## Tasks to carry out
1 - In the excerpt about the Hnizdovsky postcard exhibition, translate the sentence "These artifacts survived continents, migrations, and changing times." into French.
2 - From the excerpt about the Hnizdovsky postcard exhibition, extract the passage that begins with the words "A postcard is" and ends with "chose to remember.".

Start Page extract

That November morning, the church filled not only with prayer, but with a shared breath — a space of gratitude for all who had supported the creation of the Electronic Catalogue of the Ukrainian Diaspora Postcard.
 This silence was not emptiness. It was testimony. In it, one could feel past and present meeting, generations of quiet laborers standing beside those who live and work today. It felt as if history itself stood near, listening closely to how we continue its story.

 

An Exhibition Born of Love — and of profound inner work

After the service, the community walked to the Ukrainian Selfreliance building, where an exhibition opened — not simply a display, but an encounter with the world of Jacques Hnizdovsky, restored and brought into order through the immense efforts of Ihor Pavlyshyn.
 A postcard is a small, delicate thing. Easy to overlook. Yet it can hold what larger formats often fail to preserve: warmth, intention, a moment someone chose to remember.

On display were: the earliest postcards from the legendary Surma store, invitations to exhibitions across the United States and Europe, Hnizdovsky’s original letters, book covers, ex libris prints, icons, sketches, trials, notes — fragments of his creative laboratory.

These artifacts survived continents, migrations, and changing times. They speak again because they were gathered by someone who knows how to listen to the silence of history.

End Page extract
Start Provided data

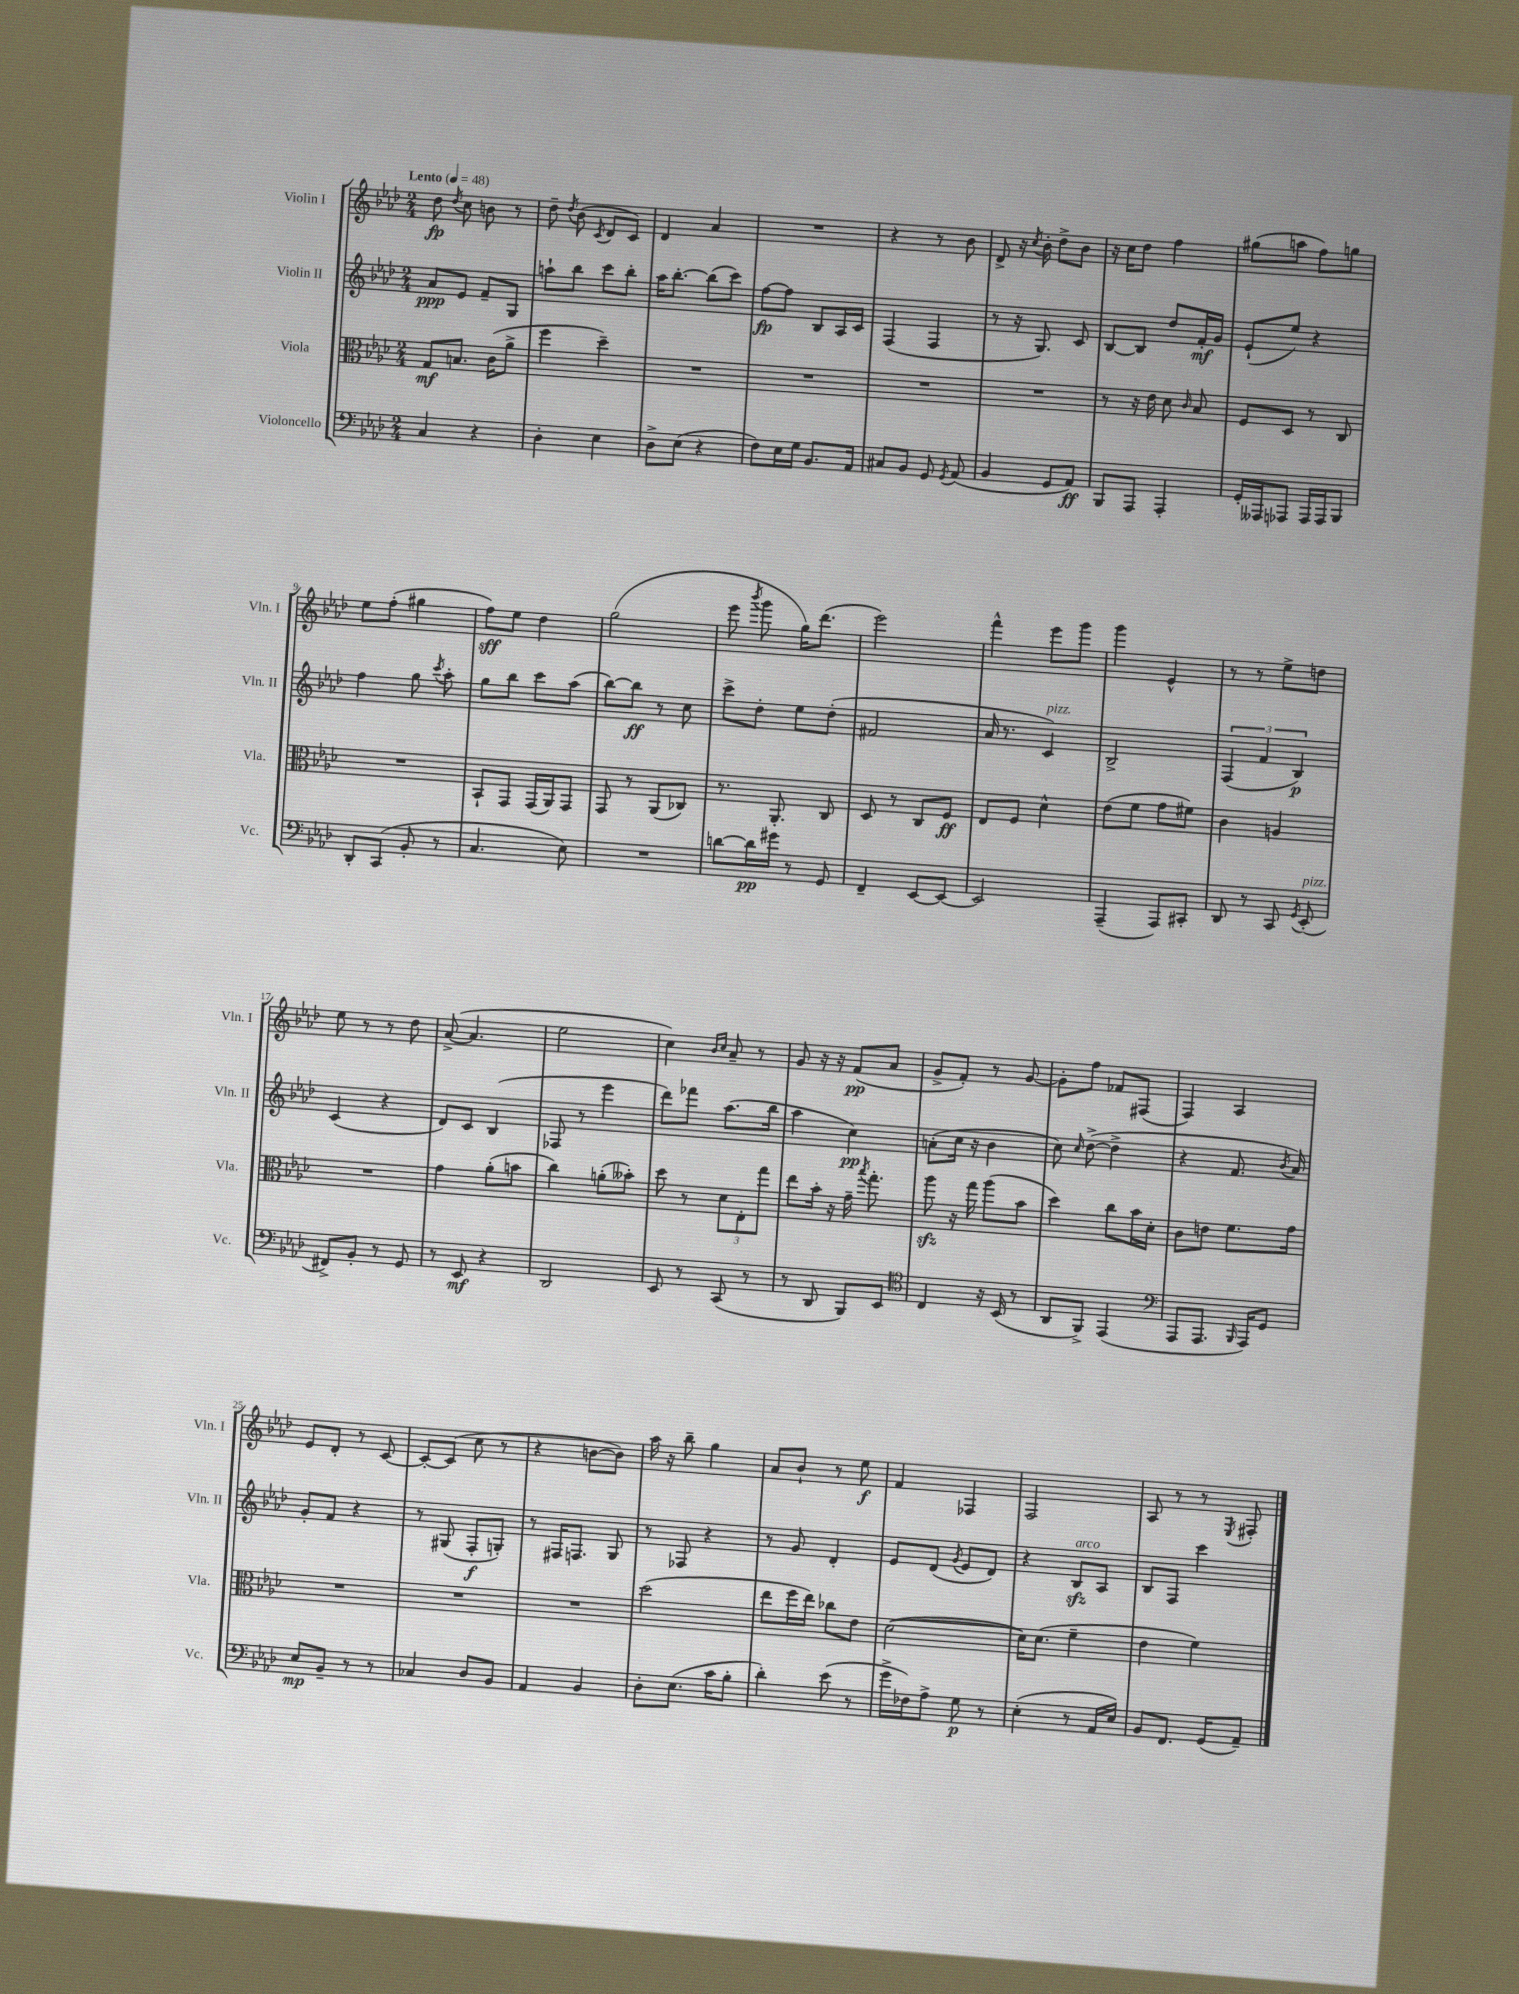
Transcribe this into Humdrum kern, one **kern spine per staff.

End Provided data

## Response list
1 - Ces artefacts ont survécu aux continents, aux migrations et aux changements d'époque.

2 -
A postcard is a small, delicate thing. Easy to overlook. Yet it can hold what larger formats often fail to preserve: warmth, intention, a moment someone chose to remember.